Blane Skiles | Trinity Valley EC, 2011
By Jessica Ridge | June 1, 2019
Blane Skiles had never been on an airplane before he attended Youth Tour. He’d been to Disney World, but that was as far as he’d traveled from his small northeast Texas town of Trinidad, a place with “one stoplight, a Dairy Queen and a gas station,” as he describes it.
Skiles prepared meticulously for the 2011 trip, sponsored by Trinity Valley Electric Cooperative, poring over the Youth Tour participant guide and noting attendees who were from nearby towns. “I remember being excited and intrigued about all the people I would get to meet and wanting to make friends out of it,” he says.
His diligent approach paid off, and his time in Washington didn’t disappoint.

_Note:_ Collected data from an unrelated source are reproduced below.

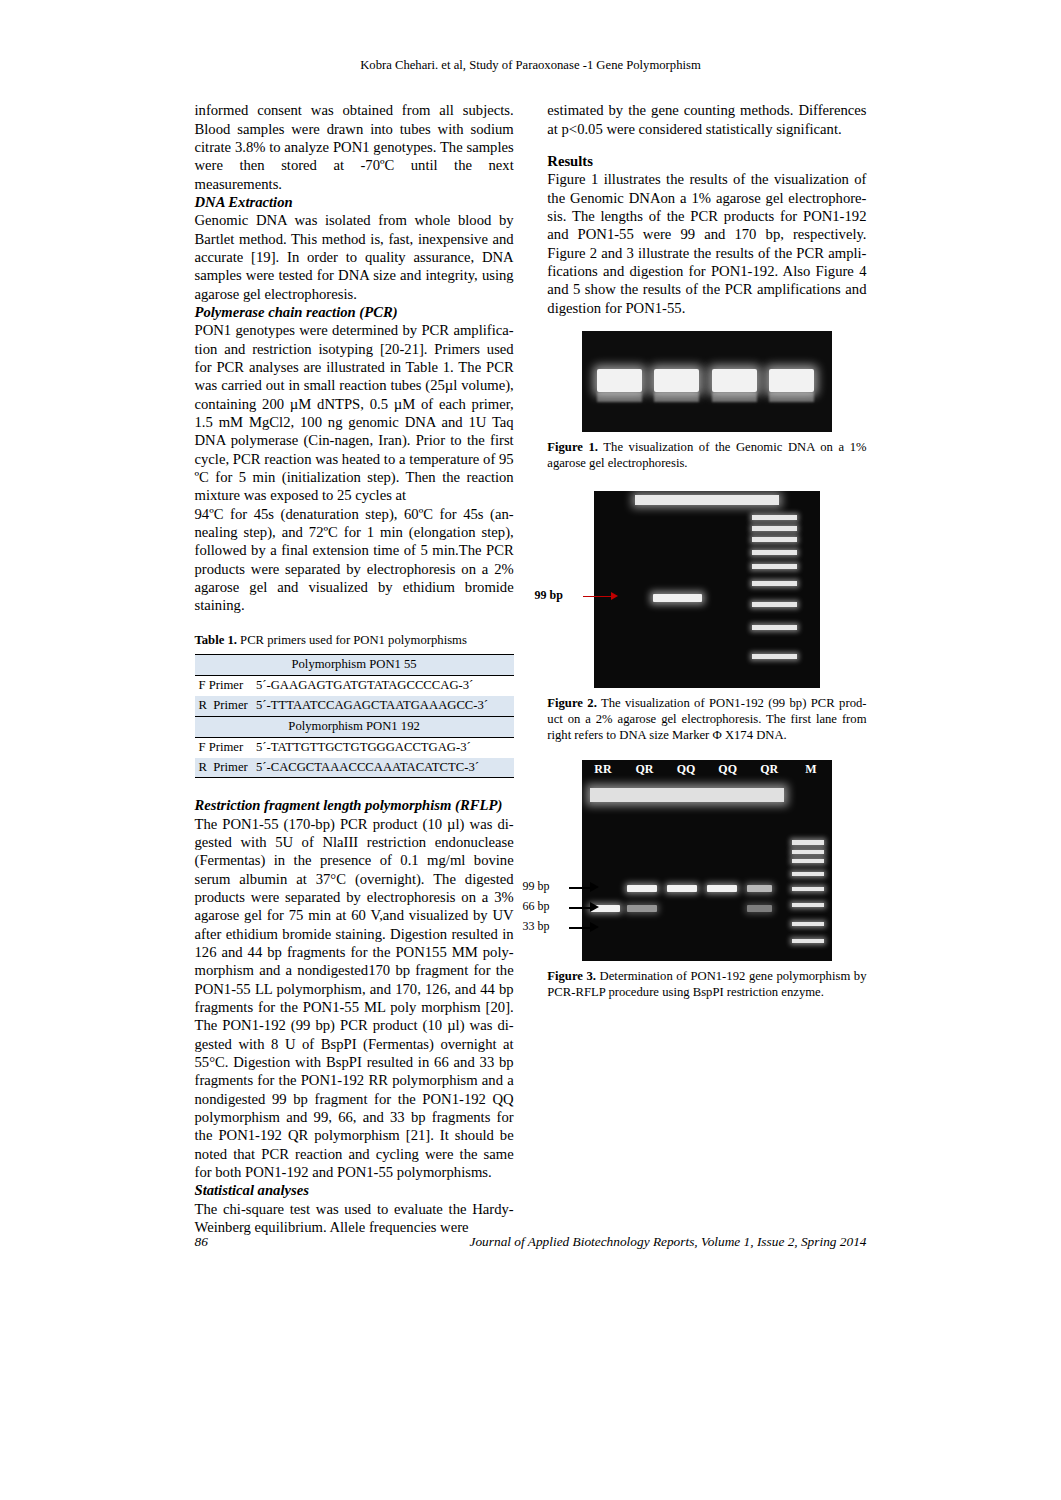Kobra Chehari. et al, Study of Paraoxonase -1 Gene Polymorphism
informed consent was obtained from all subjects. Blood samples were drawn into tubes with sodium citrate 3.8% to analyze PON1 genotypes. The samples were then stored at -70ºC until the next measurements.
DNA Extraction
Genomic DNA was isolated from whole blood by Bartlet method. This method is, fast, inexpensive and accurate [19]. In order to quality assurance, DNA samples were tested for DNA size and integrity, using agarose gel electrophoresis.
Polymerase chain reaction (PCR)
PON1 genotypes were determined by PCR amplification and restriction isotyping [20-21]. Primers used for PCR analyses are illustrated in Table 1. The PCR was carried out in small reaction tubes (25µl volume), containing 200 µM dNTPS, 0.5 µM of each primer, 1.5 mM MgCl2, 100 ng genomic DNA and 1U Taq DNA polymerase (Cin-nagen, Iran). Prior to the first cycle, PCR reaction was heated to a temperature of 95 ºC for 5 min (initialization step). Then the reaction mixture was exposed to 25 cycles at
94ºC for 45s (denaturation step), 60ºC for 45s (annealing step), and 72ºC for 1 min (elongation step), followed by a final extension time of 5 min.The PCR products were separated by electrophoresis on a 2% agarose gel and visualized by ethidium bromide staining.
Table 1. PCR primers used for PON1 polymorphisms
| Polymorphism PON1 55 |
| F Primer | 5´-GAAGAGTGATGTATAGCCCCAG-3´ |
| R Primer | 5´-TTTAATCCAGAGCTAATGAAAGCC-3´ |
| Polymorphism PON1 192 |
| F Primer | 5´-TATTGTTGCTGTGGGACCTGAG-3´ |
| R Primer | 5´-CACGCTAAACCCAAATACATCTC-3´ |
Restriction fragment length polymorphism (RFLP)
The PON1-55 (170-bp) PCR product (10 µl) was digested with 5U of NlaIII restriction endonuclease (Fermentas) in the presence of 0.1 mg/ml bovine serum albumin at 37°C (overnight). The digested products were separated by electrophoresis on a 3% agarose gel for 75 min at 60 V,and visualized by UV after ethidium bromide staining. Digestion resulted in 126 and 44 bp fragments for the PON155 MM polymorphism and a nondigested170 bp fragment for the PON1-55 LL polymorphism, and 170, 126, and 44 bp fragments for the PON1-55 ML poly morphism [20]. The PON1-192 (99 bp) PCR product (10 µl) was digested with 8 U of BspPI (Fermentas) overnight at 55°C. Digestion with BspPI resulted in 66 and 33 bp fragments for the PON1-192 RR polymorphism and a nondigested 99 bp fragment for the PON1-192 QQ polymorphism and 99, 66, and 33 bp fragments for the PON1-192 QR polymorphism [21]. It should be noted that PCR reaction and cycling were the same for both PON1-192 and PON1-55 polymorphisms.
Statistical analyses
The chi-square test was used to evaluate the Hardy-Weinberg equilibrium. Allele frequencies were
estimated by the gene counting methods. Differences at p<0.05 were considered statistically significant.
Results
Figure 1 illustrates the results of the visualization of the Genomic DNAon a 1% agarose gel electrophoresis. The lengths of the PCR products for PON1-192 and PON1-55 were 99 and 170 bp, respectively. Figure 2 and 3 illustrate the results of the PCR amplifications and digestion for PON1-192. Also Figure 4 and 5 show the results of the PCR amplifications and digestion for PON1-55.
Figure 1. The visualization of the Genomic DNA on a 1% agarose gel electrophoresis.
99 bp
Figure 2. The visualization of PON1-192 (99 bp) PCR product on a 2% agarose gel electrophoresis. The first lane from right refers to DNA size Marker Φ X174 DNA.
RR QR QQ QQ QR M
99 bp
66 bp
33 bp
Figure 3. Determination of PON1-192 gene polymorphism by PCR-RFLP procedure using BspPI restriction enzyme.
86
Journal of Applied Biotechnology Reports, Volume 1, Issue 2, Spring 2014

Not only did Skiles make friends on Youth Tour, but the Texas contingent’s visit to the Newseum stoked his burgeoning interest in politics and latent aspiration to become a journalist. A quote on the museum’s wall especially resonated with him. “There are three kinds of people who run toward disaster, not away: cops, firemen and reporters,” he recalls it reading. “I remember leaving and knowing that I probably wanted to be a journalist, in whatever capacity.”
Skiles has achieved that goal as multiplatform content manager for KSLA News in Shreveport, Louisiana, where he strategizes story coverage across the station’s online and TV platforms. “I’m so lucky,” he says. “I love my job. I hate to tell my managers this, but I do—that I would do it for free.”
A lot has changed for Skiles since his visit to the Newseum eight years ago. In addition to his work in broadcast journalism, he’s an adjunct professor of mass communications—not to mention a husband and a father. And through all those years, he still realizes the profound impact Youth Tour can have on those who attend.
That’s why he encourages high schoolers today to take the leap.
“Do it. Apply,” he says. “It’s a privilege and an important experience that you’re getting to be a part of.”